Copy out, word for word and line by line, the text that accompanies each of the records below. Leave the pictures out of your answer.

(STORED DATA)

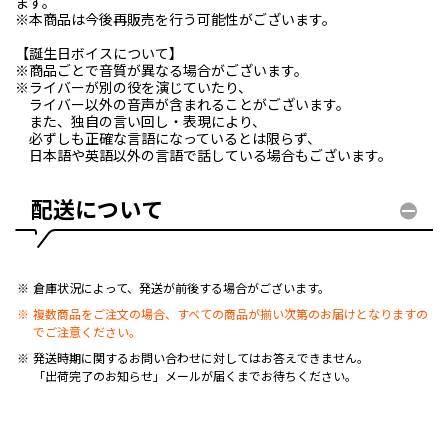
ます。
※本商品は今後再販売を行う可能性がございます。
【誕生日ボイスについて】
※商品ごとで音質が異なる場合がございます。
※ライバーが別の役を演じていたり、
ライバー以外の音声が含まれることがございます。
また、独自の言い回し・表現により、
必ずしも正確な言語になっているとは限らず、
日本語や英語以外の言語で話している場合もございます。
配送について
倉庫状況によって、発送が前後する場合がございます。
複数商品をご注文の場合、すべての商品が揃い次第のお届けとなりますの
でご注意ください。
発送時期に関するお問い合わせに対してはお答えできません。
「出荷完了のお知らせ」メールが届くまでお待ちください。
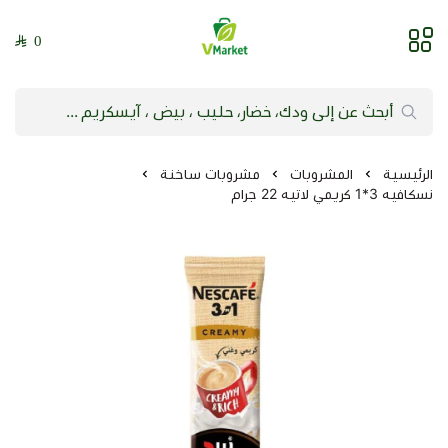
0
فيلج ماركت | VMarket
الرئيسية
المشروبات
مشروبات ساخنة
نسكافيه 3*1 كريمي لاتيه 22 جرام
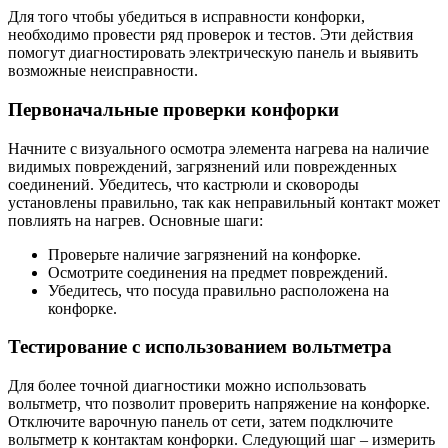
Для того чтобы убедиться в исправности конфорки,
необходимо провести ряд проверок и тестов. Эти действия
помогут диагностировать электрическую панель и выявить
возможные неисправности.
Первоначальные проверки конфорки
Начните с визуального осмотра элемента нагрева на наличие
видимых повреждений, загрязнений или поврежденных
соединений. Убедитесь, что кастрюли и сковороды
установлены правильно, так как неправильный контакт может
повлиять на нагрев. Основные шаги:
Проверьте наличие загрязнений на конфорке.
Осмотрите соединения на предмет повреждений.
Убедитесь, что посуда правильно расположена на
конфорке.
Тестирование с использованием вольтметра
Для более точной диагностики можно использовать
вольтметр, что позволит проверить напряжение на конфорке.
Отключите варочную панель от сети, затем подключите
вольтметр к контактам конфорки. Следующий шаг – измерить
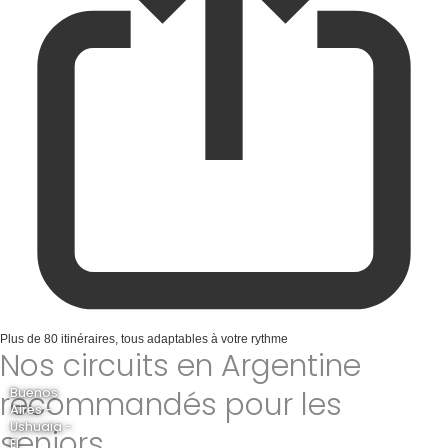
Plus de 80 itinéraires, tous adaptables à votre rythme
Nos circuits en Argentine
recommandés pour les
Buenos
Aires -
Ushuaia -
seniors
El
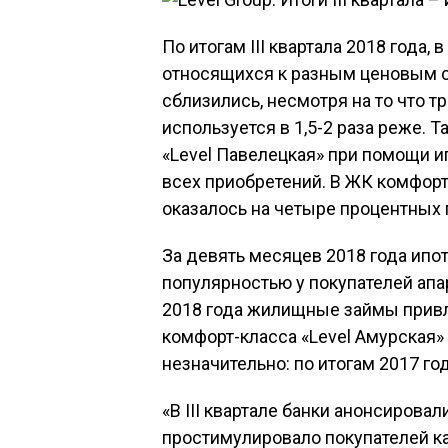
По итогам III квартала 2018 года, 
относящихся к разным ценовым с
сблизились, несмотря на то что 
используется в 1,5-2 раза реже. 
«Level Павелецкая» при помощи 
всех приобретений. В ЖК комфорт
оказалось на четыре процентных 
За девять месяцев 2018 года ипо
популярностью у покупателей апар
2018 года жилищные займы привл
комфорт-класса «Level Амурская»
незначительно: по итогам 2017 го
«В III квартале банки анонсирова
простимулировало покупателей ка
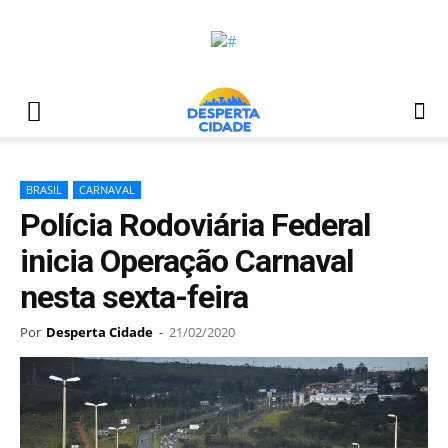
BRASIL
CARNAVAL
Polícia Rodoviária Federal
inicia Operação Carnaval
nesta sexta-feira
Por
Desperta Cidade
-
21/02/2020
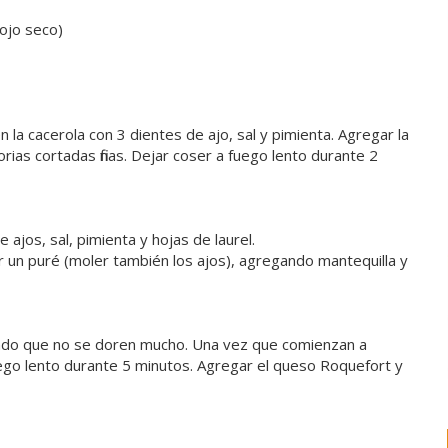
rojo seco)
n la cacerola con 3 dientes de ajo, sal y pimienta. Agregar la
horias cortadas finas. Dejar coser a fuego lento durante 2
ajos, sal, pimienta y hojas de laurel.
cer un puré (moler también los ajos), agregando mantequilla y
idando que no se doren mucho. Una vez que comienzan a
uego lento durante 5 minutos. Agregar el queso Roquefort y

(End STORED DATA)

#### [SOLUTION FOR THIS PROBLEM]
ます。
※本商品は今後再販売を行う可能性がございます。
【誕生日ボイスについて】
※商品ごとで音質が異なる場合がございます。
※ライバーが別の役を演じていたり、
ライバー以外の音声が含まれることがございます。
また、独自の言い回し・表現により、
必ずしも正確な言語になっているとは限らず、
日本語や英語以外の言語で話している場合もございます。
配送について
倉庫状況によって、発送が前後する場合がございます。
複数商品をご注文の場合、すべての商品が揃い次第のお届けとなりますの
でご注意ください。
発送時期に関するお問い合わせに対してはお答えできません。
「出荷完了のお知らせ」メールが届くまでお待ちください。
0
فيلج ماركت | VMarket
الرئيسية
المشروبات
مشروبات ساخنة
نسكافيه 3*1 كريمي لاتيه 22 جرام
Для того чтобы убедиться в исправности конфорки,
необходимо провести ряд проверок и тестов. Эти действия
помогут диагностировать электрическую панель и выявить
возможные неисправности.
Первоначальные проверки конфорки
Начните с визуального осмотра элемента нагрева на наличие
видимых повреждений, загрязнений или поврежденных
соединений. Убедитесь, что кастрюли и сковороды
установлены правильно, так как неправильный контакт может
повлиять на нагрев. Основные шаги:
Проверьте наличие загрязнений на конфорке.
Осмотрите соединения на предмет повреждений.
Убедитесь, что посуда правильно расположена на
конфорке.
Тестирование с использованием вольтметра
Для более точной диагностики можно использовать
вольтметр, что позволит проверить напряжение на конфорке.
Отключите варочную панель от сети, затем подключите
вольтметр к контактам конфорки. Следующий шаг – измерить
Plus de 80 itinéraires, tous adaptables à votre rythme
Nos circuits en Argentine
recommandés pour les
Buenos
Aires -
Ushuaia -
seniors
El
По итогам III квартала 2018 года, 
относящихся к разным ценовым с
сблизились, несмотря на то что 
используется в 1,5-2 раза реже. 
«Level Павелецкая» при помощи 
всех приобретений. В ЖК комфорт
оказалось на четыре процентных 
За девять месяцев 2018 года ипо
популярностью у покупателей апар
2018 года жилищные займы привл
комфорт-класса «Level Амурская»
незначительно: по итогам 2017 го
«В III квартале банки анонсирова
простимулировало покупателей ка
BRASIL
CARNAVAL
Polícia Rodoviária Federal
inicia Operação Carnaval
nesta sexta-feira
Por
Desperta Cidade
-
21/02/2020
rojo seco)
n la cacerola con 3 dientes de ajo, sal y pimienta. Agregar la
horias cortadas finas. Dejar coser a fuego lento durante 2
ajos, sal, pimienta y hojas de laurel.
cer un puré (moler también los ajos), agregando mantequilla y
idando que no se doren mucho. Una vez que comienzan a
uego lento durante 5 minutos. Agregar el queso Roquefort y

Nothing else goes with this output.